**READING TEXT**
####################

Project B25
Scheduling Techniques in Constraint Integer Programming
![]() |
![]() |
Duration: | July 2010 - December 2010 |
Project heads: | Rolf H. Möhring |
Researcher: | Jens Schulz |
Support: | DFG Research Center "Mathematics for Key Technologies" (Matheon) |
Project description.
Background
Scheduling problems belong to the most widely studied optimization problems due to their practical relevance. Only few special cases are solvable in polynomial time. A very hard and general problem is the resource-constrained project scheduling problem (RCPSP), where even practical instances with 60 jobs cannot be solved to optimality. Besides heuristics, several exact approaches have been developed usually using branch-and-bound algorithms combined with constraint programming, integer programming or techniques from satisfiability testing. Also hybrid approaches are known like the Australian G12-project (using a hybrid of constraint programming and a SAT solver) who currently report best results. In accordance to these results it is a logical next step to additionally integrate techniques from integer programming into such a framework, i.e., Lagrangean relaxation and cutting plane algorithms. The aims are on the one hand, to improve the solving process and to obtain better lower and upper bounds on general instance sets PSPLib , and on the other hand, to evaluate the impact of these techniques on the solving process.
In Matheon Project B20 the branch-cut-and-price framework SCIP is developed further. SCIP combines constraint programming, integer programming and techniques from statisfiability testing in one solver. Recently, in a research collaboration between our group and B20, we started integrating first scheduling specific techniques into SCIP, among them a primal heuristic, a propagator and two constraint handlers. Our work [2] shows good results for a general class of scheduling problems. It turned out that
(a) conflict analysis drastically reduces the search space with low computational efforts,
(b) lower bounds from LP are very helpful in pruning the search tree, but lead to high computation times, and
(c) some propagation algorithms are not suited for an efficient conflict analysis in the framework since they perform a set of reductions at once and do not use the bound changes found therein.
Research program
To focus our activities during the six months, we will concentrate on the followig topics:
- 1. Implementational issue:
- The use of Lagrangean relaxation and combinatorial algorithms to obtain lower bounds more efficiently.In case of the RCPSP, the Lagrangean relaxation yields a minimum cut problem which can be solved efficiently and is thus more likely to generate lower bounds faster than by solving the LP relaxation. Since this approach is embedded in a branch-and-bound process, different techniques might be applied in the subgradient method and after propagations or branching decisions have been applied. Furthermore, it should be evaluated whether updating cost-coefficients rather than solving from scratch reduces the computation times and by how much. Right now, SCIP does not support relaxators to be plugins, as needed in this approach. Efforts are made at ZIB to enhance the framework with such plugins and we will closely cooperate. The constraint handlers developed within this project will serve as a problem specific case study.

####################

**DATA LINES**
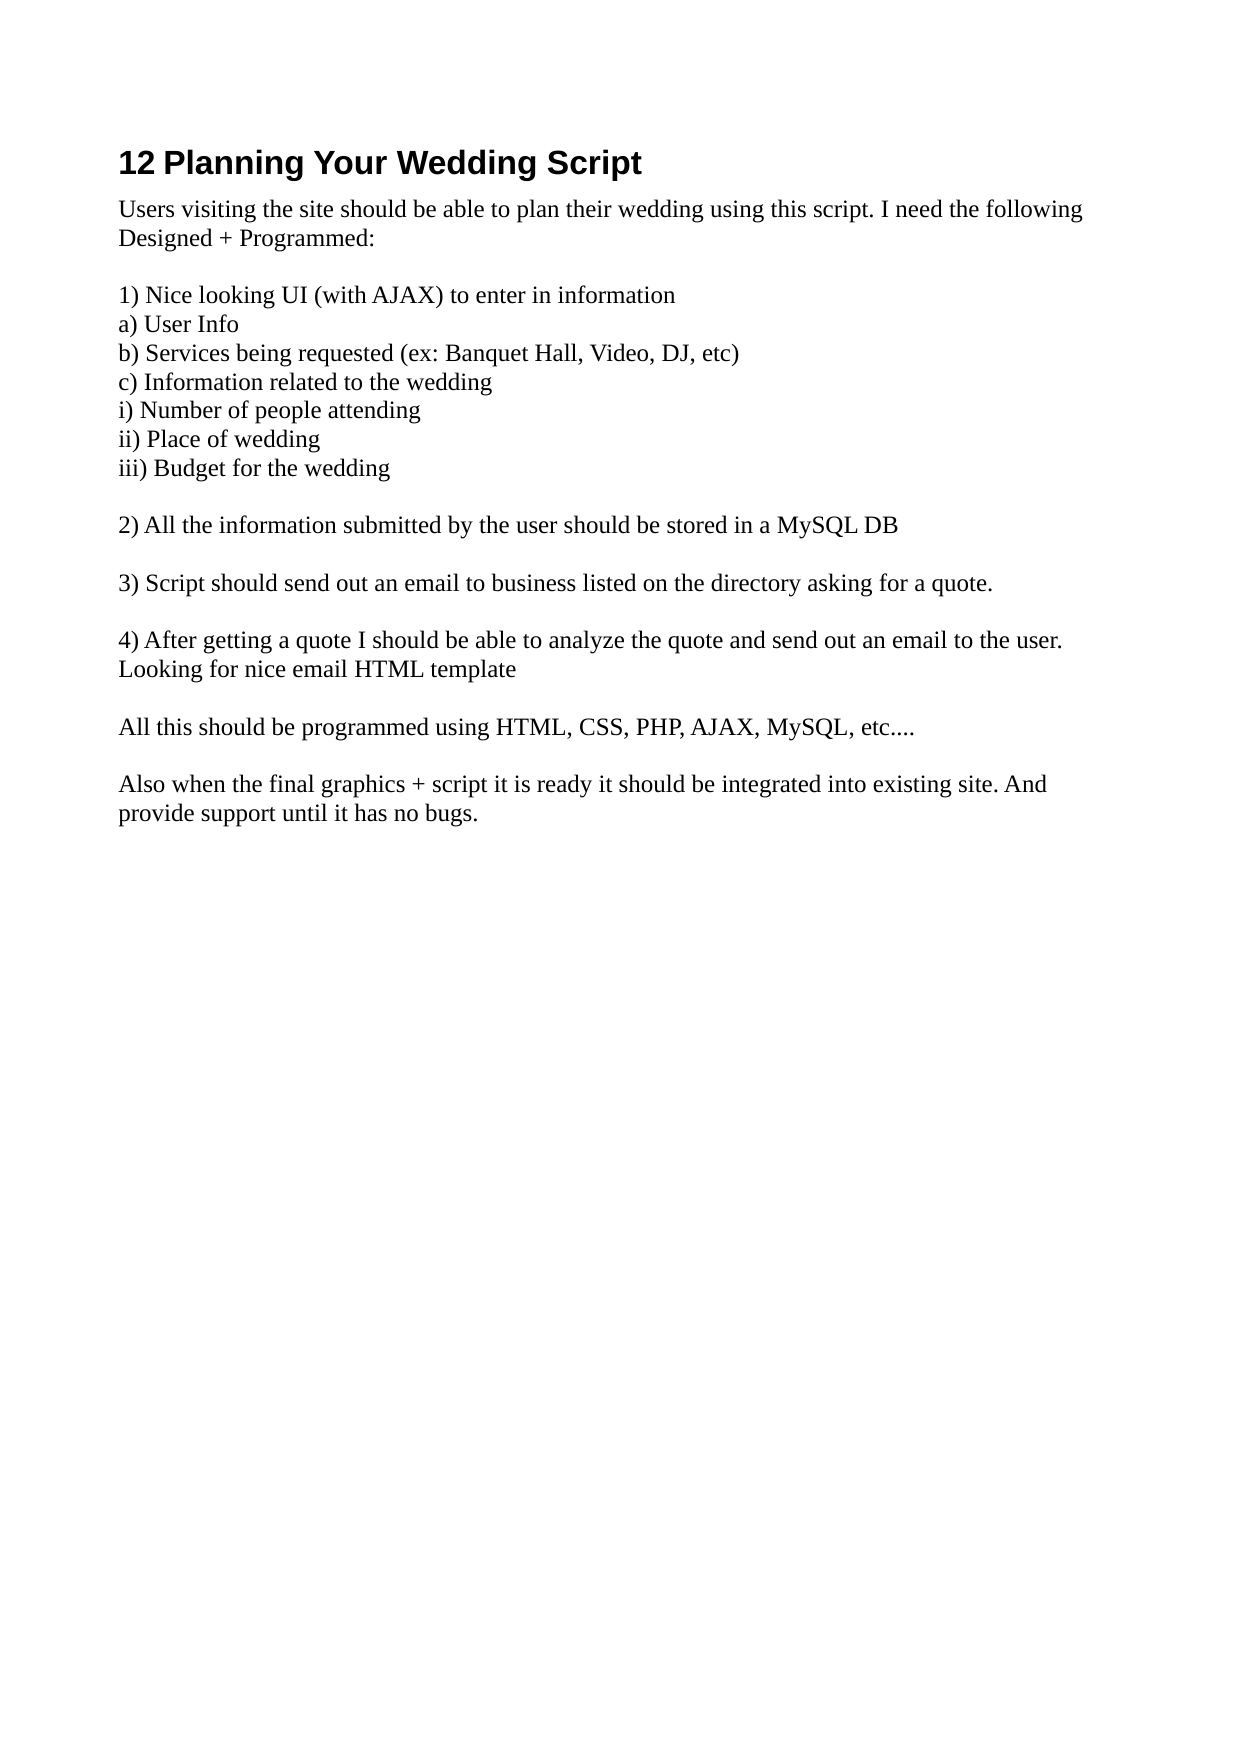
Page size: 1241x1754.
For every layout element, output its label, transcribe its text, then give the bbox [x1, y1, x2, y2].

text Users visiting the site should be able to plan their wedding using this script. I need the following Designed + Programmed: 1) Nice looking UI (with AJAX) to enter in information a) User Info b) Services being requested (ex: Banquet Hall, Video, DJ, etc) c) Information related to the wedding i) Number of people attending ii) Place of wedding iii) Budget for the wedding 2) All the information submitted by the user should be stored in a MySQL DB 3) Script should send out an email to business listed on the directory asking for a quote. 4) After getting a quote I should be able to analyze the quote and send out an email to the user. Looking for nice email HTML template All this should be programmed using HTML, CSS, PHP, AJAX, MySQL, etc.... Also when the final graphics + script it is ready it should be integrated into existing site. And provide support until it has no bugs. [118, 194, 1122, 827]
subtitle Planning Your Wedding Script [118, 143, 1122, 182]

####################

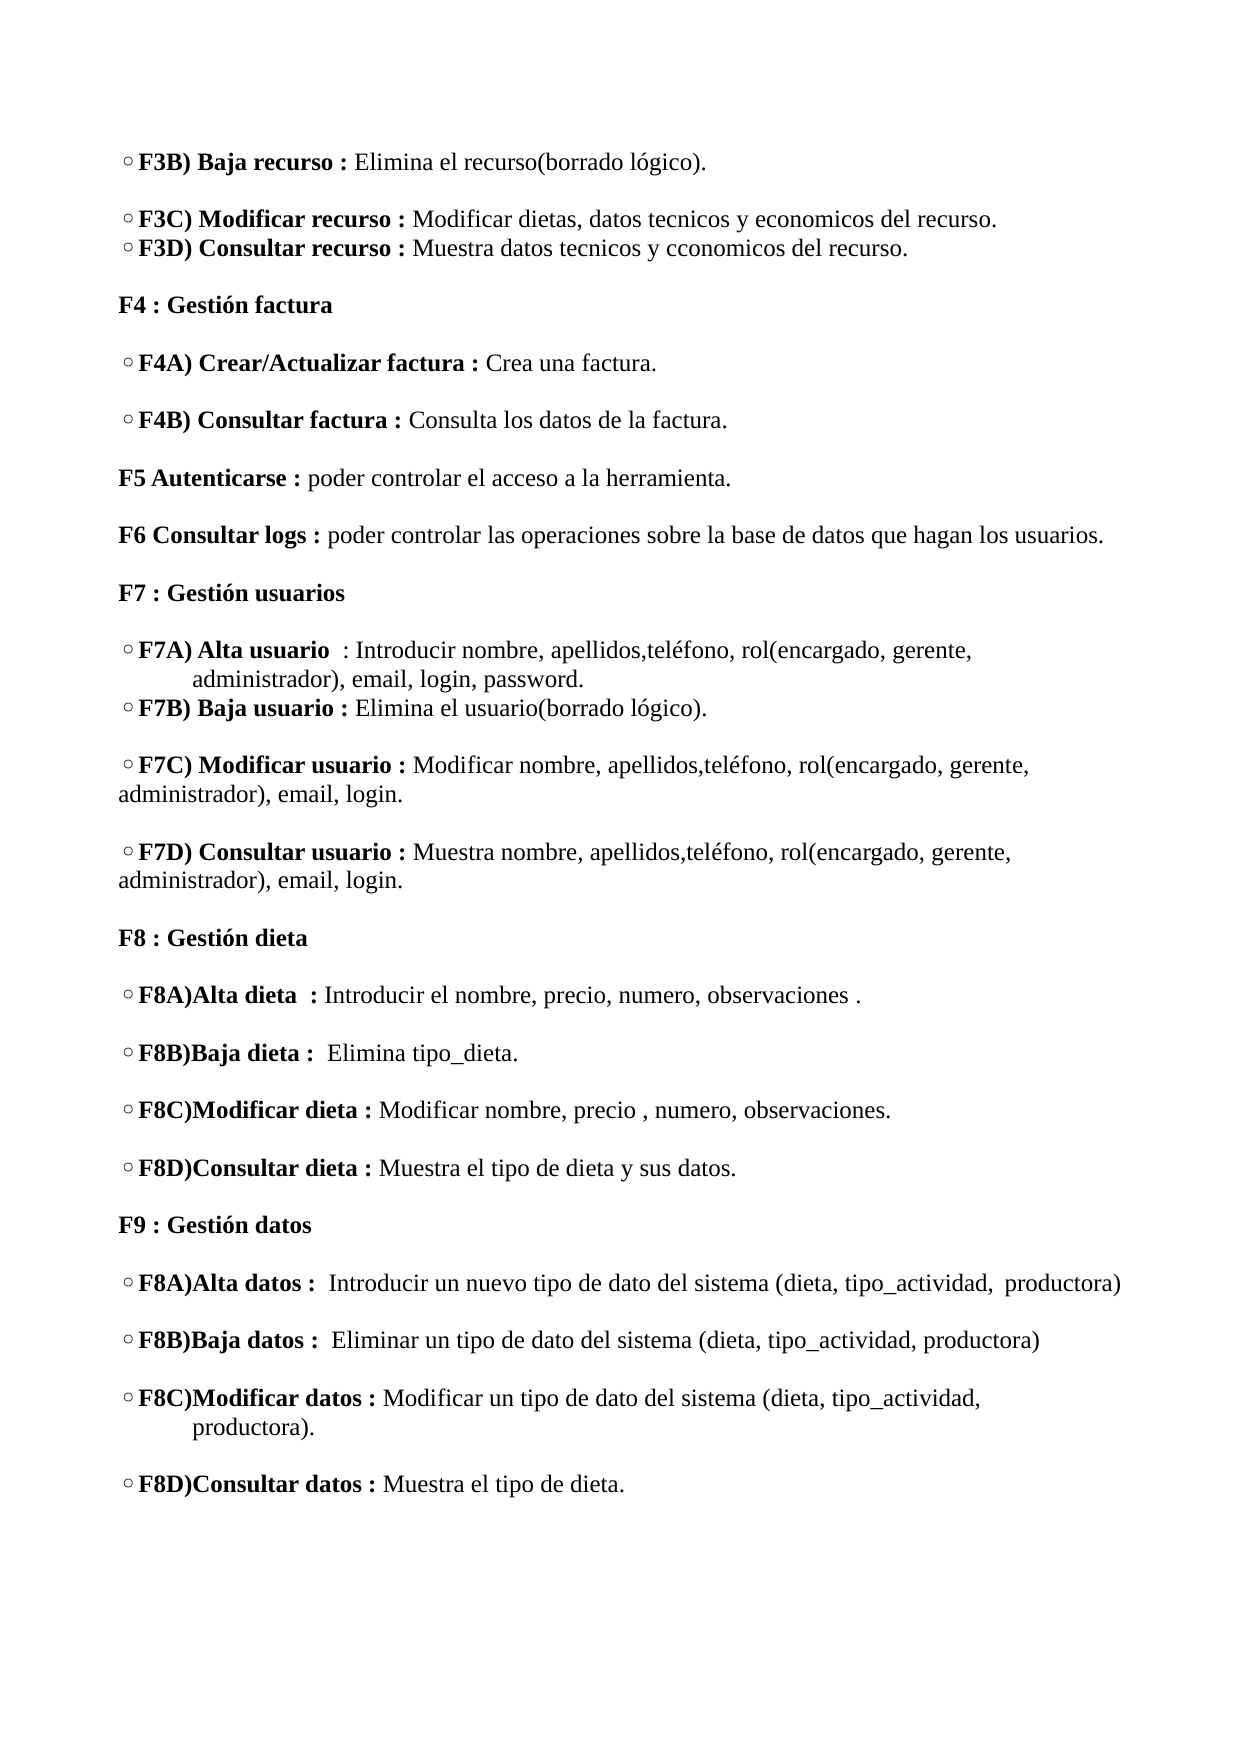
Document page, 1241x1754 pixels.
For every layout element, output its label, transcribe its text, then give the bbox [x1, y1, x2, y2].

####################

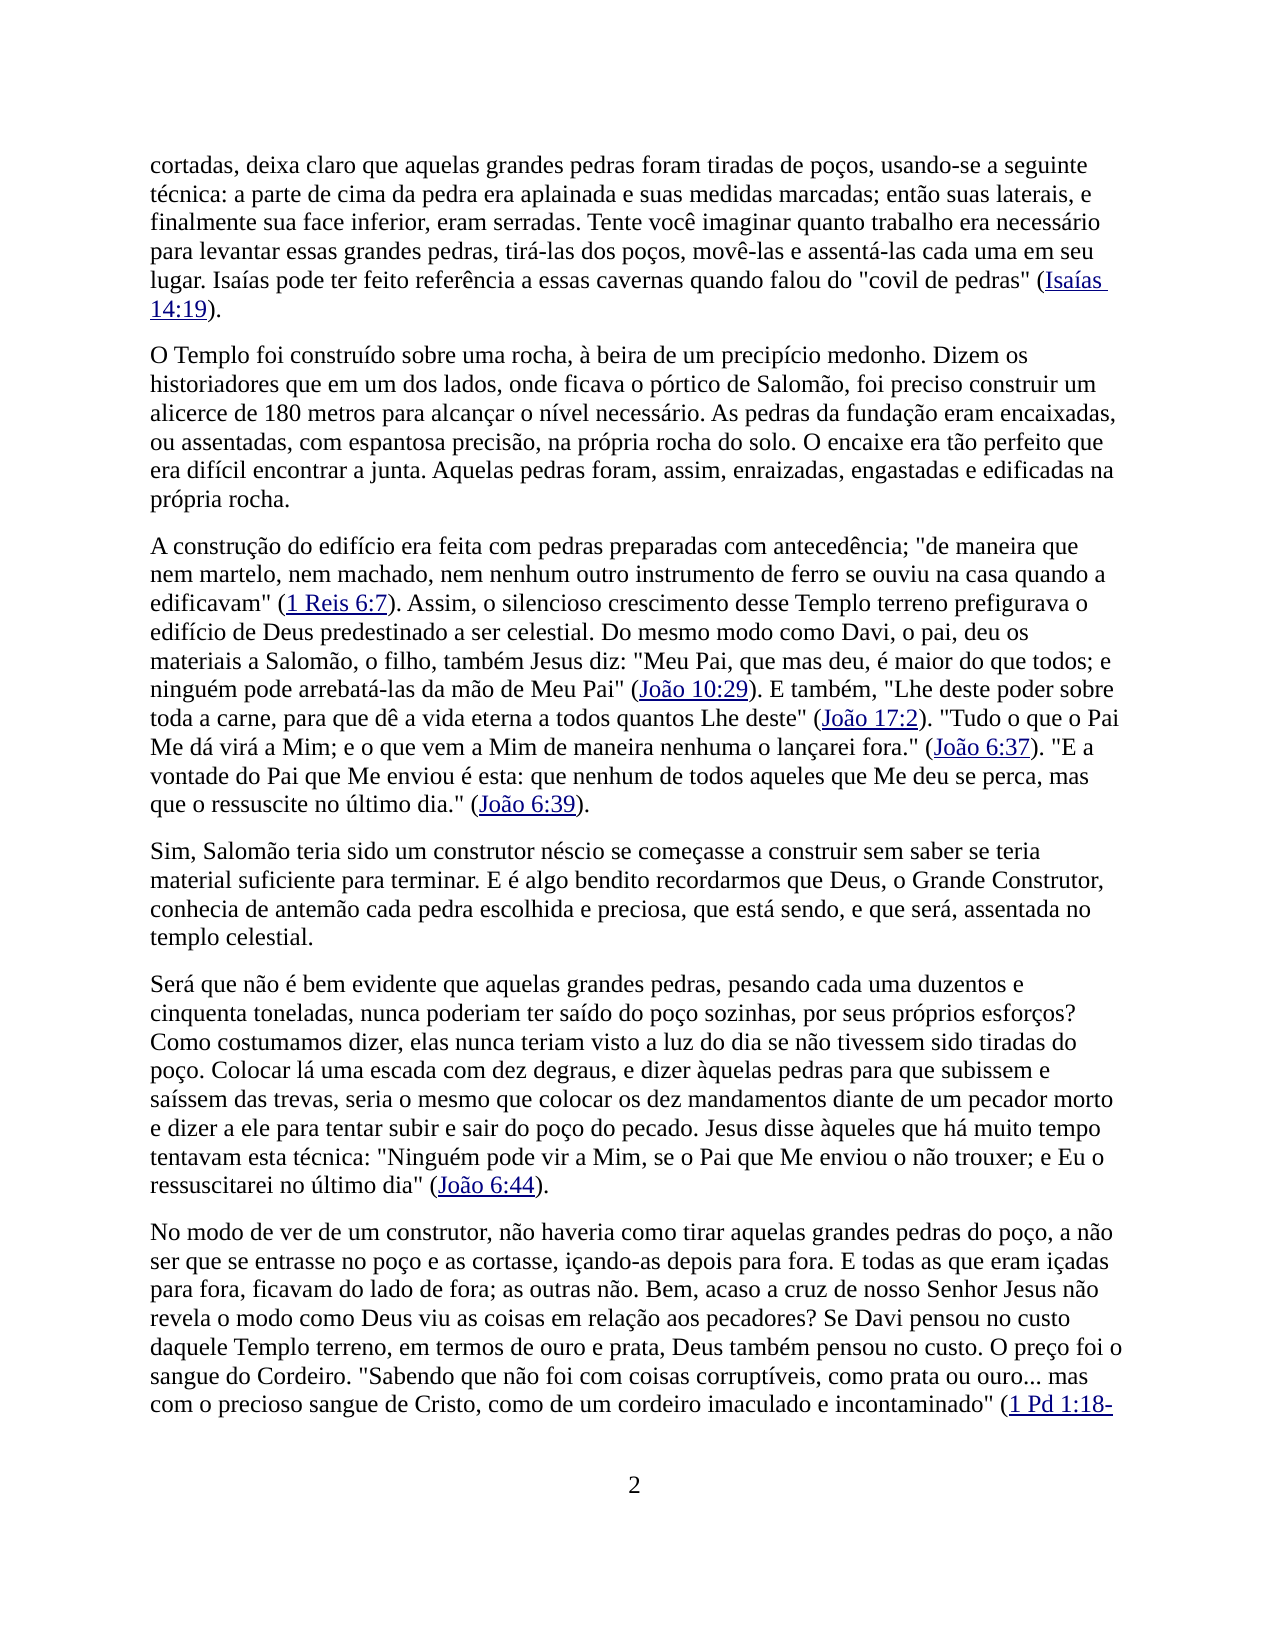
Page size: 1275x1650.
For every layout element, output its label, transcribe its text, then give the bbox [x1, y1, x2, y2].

####################

**WHAT TO WORK ON**
**1.** In the project description on scheduling techniques, condense the paragraph beginning "Scheduling problems belong to the most widely studied" into a shorter list that keeps its main facts.
**2.** Answer these questions from the project description on scheduling techniques:
(a) Who is named as the researcher on the project?
(b) Which branch-cut-and-price framework is being developed further in Matheon Project B20?
(c) For the RCPSP, what kind of problem does the Lagrangean relaxation yield?
**3.** Proceed with the project description on scheduling techniques, starting after its last sentence.
The material has nothing to do with the project description on scheduling techniques.

**ANSWERS TO THE EXERCISE**
**1.**
- Scheduling problems are widely studied because of their practical relevance, and only a few special cases are solvable in polynomial time.
- The resource-constrained project scheduling problem (RCPSP) is very hard and general. Even practical instances with 60 jobs cannot be solved to optimality.
- Besides heuristics, exact approaches usually use branch-and-bound combined with constraint programming, integer programming or satisfiability testing.
- Hybrid approaches also exist. The Australian G12-project, which combines constraint programming and a SAT solver, currently reports the best results.
- The next step is to add integer programming techniques, namely Lagrangean relaxation and cutting plane algorithms, to such a framework.
- The aims are to improve the solving process, to obtain better lower and upper bounds on the general instance sets of PSPLib, and to evaluate the impact of these techniques on solving.

**2.**
(a) Jens Schulz
(b) SCIP
(c) A minimum cut problem

**3.**
- 2. Experimental issue:
- An evaluation of the tradeoff between fast but incomplete propagations with easy conflict analysis and slow but powerful propagations neglecting conflict analysis -- to this end technique specific propagation and repropagation algorithms need to be developed and analyzed.
- 3. Theoretical issue:
- A study of the complexity of computing conflict sets of minimum or small size.Conflict analysis bases on the idea of finding minimum explanations why a domain of a variable has been reduced by a propagation algorithm. Typically, such an explanation is a set of variables and their bounds that led to the domain reduction. A brute force approach is to rerun the propagation algorithm and to filter some explanation if possible. Since explanations have to be performed for each infeasible node in the search tree on a path from the infeasible node back to the root, these repropagation algorithms are performed very often at higher nodes during search. Thus, they have to be highly efficient, i.e., they have to be fast and they have to report sets of minimum size. Suited algorithms need to be developed. In case of edge-finding algorithms or the concept of core-times the complexity of computing an explanation of minimum size needs to be clarified.
Publications.
[1] |
N. Megow, R.H. Möhring and J. Schulz.
Decision Support and Optimization in Shutdown and Turnaround Scheduling. To appear in Informs Journal on Computing 2010 |
[2] |
T. Berthold, S. Heinz, M.E. Lübbecke, R.H. Möhring and J. Schulz.
A Constraint Integer Programming Approach for Resource-Constrained Project Scheduling. Proceedings of CPAIOR 2010. |
[3] |
T. Berthold, S. Heinz and J. Schulz.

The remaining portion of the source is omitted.